Let's have a simple example: 2 simple views (or pages or however you'd like to call them). One that asks for your name and the other one that says that you're the master and this kind of things. A simple "Hello, world!" application. Nothing fancy.

Now let's assume the obvious which is: you're writing it using Java Server Faces. It's good for everything so why shouldn't it be good for a Hello, world! application?

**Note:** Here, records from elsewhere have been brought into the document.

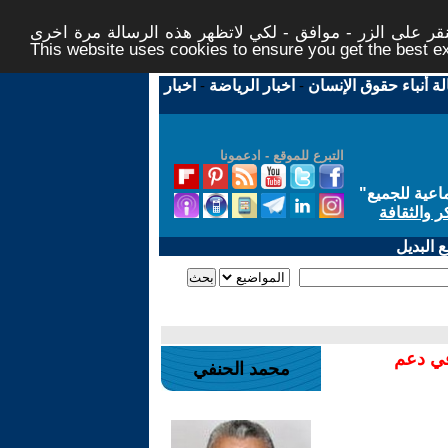
ر على الزر - موافق - لكي لاتظهر هذه الرسالة مرة اخرى -
This website uses cookies to ensure you get the best 
لة أنباء حقوق الإنسان
-
اخبار الرياضة
-
اخبار
التبرع للموقع - ادعمونا
اعية للجميع
"
ر والثقافة
 البديل
في دعم
محمد الحنفي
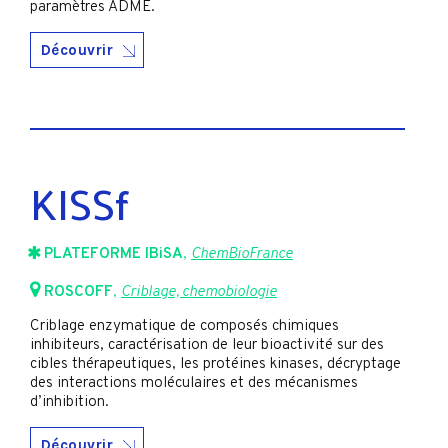
paramètres ADME.
Découvrir
KISSf
PLATEFORME IBiSA
,
ChemBioFrance
ROSCOFF
,
Criblage, chemobiologie
Criblage enzymatique de composés chimiques
inhibiteurs, caractérisation de leur bioactivité sur des
cibles thérapeutiques, les protéines kinases, décryptage
des interactions moléculaires et des mécanismes
d’inhibition.
Découvrir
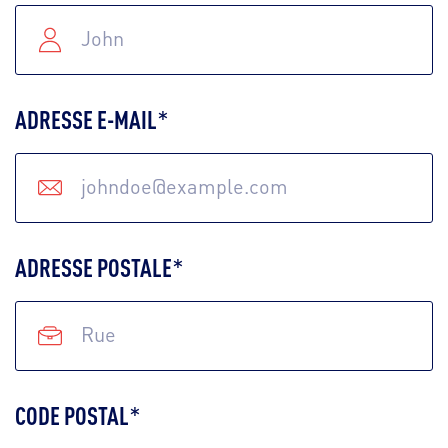
ADRESSE E-MAIL
*
ADRESSE POSTALE
*
CODE POSTAL
*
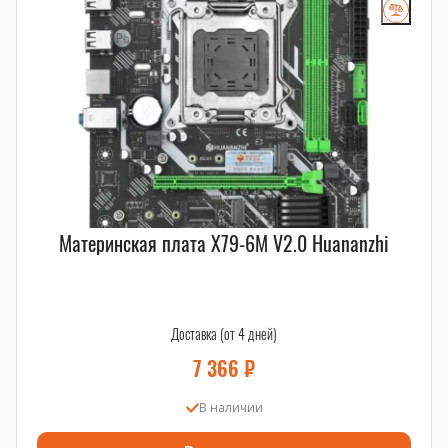
RAID-комплектующие
,
серверные SSD
,
серверные HDD
.
Материнская плата X79-6M V2.0 Huananzhi
Доставка (от 4 дней)
7 366
₽
В наличии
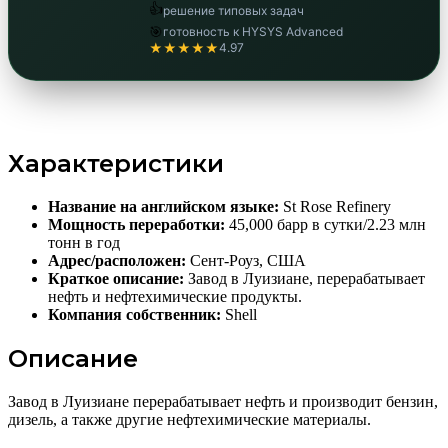
👍
решение типовых задач
🎯
готовность к HYSYS Advanced
★★★★★
4.97
Характеристики
Название на английском языке:
St Rose Refinery
Мощность переработки:
45,000 барр в сутки/2.23 млн
тонн в год
Адрес/расположен:
Сент-Роуз, США
Краткое описание:
Завод в Луизиане, перерабатывает
нефть и нефтехимические продукты.
Компания собственник:
Shell
Описание
Завод в Луизиане перерабатывает нефть и производит бензин,
дизель, а также другие нефтехимические материалы.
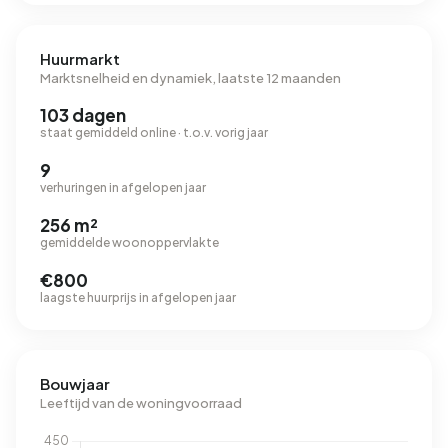
Huurmarkt
Marktsnelheid en dynamiek, laatste 12 maanden
103 dagen
staat gemiddeld online · t.o.v. vorig jaar
9
verhuringen in afgelopen jaar
256 m²
gemiddelde woonoppervlakte
€800
laagste huurprijs in afgelopen jaar
Bouwjaar
Leeftijd van de woningvoorraad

So we have it, one edit (h:inputText, for whatever reason) and a button (h:commandButton, again like it couldn't be simply a button... nevermind) and we have the next page that shows your name with a nice greeting (using h:outputText for whatever reason, like text nodes were smelly or something... nevermind). Of course we have all the necessary bits and pieces there: a bean with sayHello method, navigation cases set up properly, all the entries in web.xml are there - we're good to go!

Now let's run our glorious application.

1. We're at the start page that kindly asks us to enter our name into the box. Well, we're not that open to mind control so we enter something like "Harry Potter" and click the fancy button that's on the same page.
2. Now we're on another page, this time it's the page saying, that "Harry Potter is most welcome" and "that you can click the back link to get back".

But wait! Have you noticed the address bar? Whatta heck?! It is still pointing to the page where we've had the opportunity to enter our name. We think "something is seriously wrong with our application". But in fact it's not our application that's wrong - it's just how JSF works.

It's not a bug - it's a feature :D And you can't do anything with it. Get over it! Don't look at the address bar - there's nothing of interest to you.